Viewed from the front, Cara resembles a glossy turtle shell. The hard plastic lid is molded with 14 raised segments, and it’s quite sturdy without adding any significant bulk; it also holds closed quite firmly thanks to a cleanly implemented side clip. A soft, texturized rubber frame holds the iPad mini in place, and extends through the inside front cover, forming a soft flexible hinge between the two halves. A latch along the right edge of the lid holds the case securely shut, but is easy enough to pop in or out of place. We’re thankful to see that SwitchEasy added auto-locking magnets. They were missing from our initial iPad 2 review units, but appear to have been added to the line afterwards. It’s become an all-but-standard feature, and adds to the value of any case.
SwitchEasy’s shells have become particularly good over the last few generations, particularly those for the iPad mini, and Cara is no exception.
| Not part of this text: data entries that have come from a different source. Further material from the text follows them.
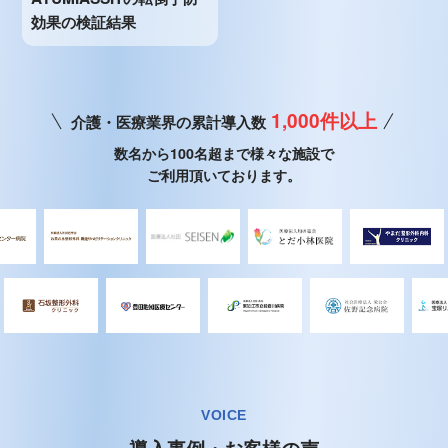
効果の検証結果
1,000件以上
介護・医療業界の累計導入数
数名から100名超まで様々な施設で
ご利用頂いております。
VOICE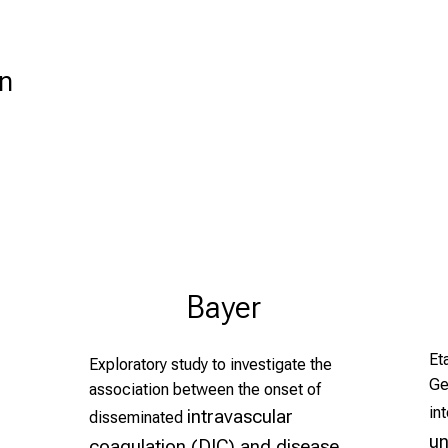
n
Bayer
Et
Exploratory study to investigate the
Ge
association between the onset of
int
intravascular
disseminated
un
coagulation (DIC) and disease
The rubber body covers almost all of the tablet’s back, leaving only necessary openings for the microphone, iSight camera, side switch, speakers—through matching pin-sized holes—headphone port, and Lightning port. Those latter ports can be covered with included protectors, while the buttons maintain their feel underneath the rubber.
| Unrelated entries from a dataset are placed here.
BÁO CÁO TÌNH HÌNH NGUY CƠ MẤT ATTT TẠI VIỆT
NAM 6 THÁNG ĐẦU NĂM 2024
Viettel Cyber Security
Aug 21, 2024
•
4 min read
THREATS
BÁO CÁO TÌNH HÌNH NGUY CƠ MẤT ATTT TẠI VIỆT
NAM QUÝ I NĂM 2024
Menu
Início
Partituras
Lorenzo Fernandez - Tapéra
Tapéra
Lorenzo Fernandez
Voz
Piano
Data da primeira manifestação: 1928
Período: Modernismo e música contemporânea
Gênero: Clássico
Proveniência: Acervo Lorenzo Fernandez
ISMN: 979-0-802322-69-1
In addition to the connector protectors, Cara comes with screen film, a microfiber cloth, and a squeegee. Gone from this edition—and, apparently, all of SwitchEasy’s iPad mini cases—is the pair of plastic folding stands full-sized Caras included. This turns out to be an issue here: although the latch on the lid is advertised as anti-slip, with the ability to hold the case in a viewing orientation, we were not able to get Cara to stand on many surfaces including our desk. Each time, it would hold the position for a few seconds at most before sliding downwards. It was a different story when tested on a tablecloth, the uneven surface of which can hold the lid in place. Your mileage will vary, depending on where you plan to stand the case up.
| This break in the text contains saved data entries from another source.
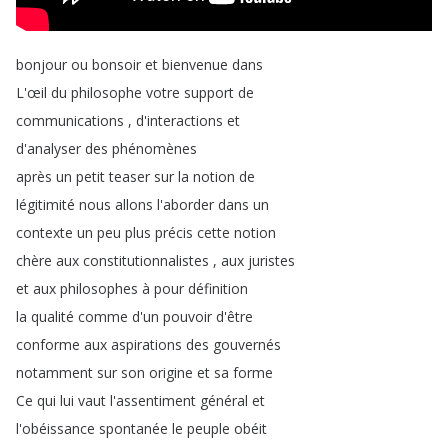
bonjour
ou
bonsoir
et
bienvenue
dans
L'œil
du
philosophe
votre
support
de
communications
,
d'interactions
et
d'analyser
des
phénomènes
après
un
petit
teaser
sur
la
notion
de
légitimité
nous
allons
l'aborder
dans
un
contexte
un
peu
plus
précis
cette
notion
chère
aux
constitutionnalistes
,
aux
juristes
et
aux
philosophes
à
pour
définition
la
qualité
comme
d'un
pouvoir
d'être
conforme
aux
aspirations
des
gouvernés
notamment
sur
son
origine
et
sa
forme
Ce
qui
lui
vaut
l'assentiment
général
et
l'obéissance
spontanée
le
peuple
obéit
Once again, SwitchEasy has produced a really nice-looking case that offers thorough, practical protection, and sells it at an affordable price—in this instance, a reasonable $10 less than the full-sized model. The biggest issue this time is the lack of consistent stand functionality. Almost every other folio case can hold a viewing angle; the fact that Cara can’t always do so will be a big drawback for some users, more than offsetting the lower price and added screen-locking magnets. This is a shame because SwitchEasy got so much else right, but the lack of a sturdy stand earns Cara a general recommendation.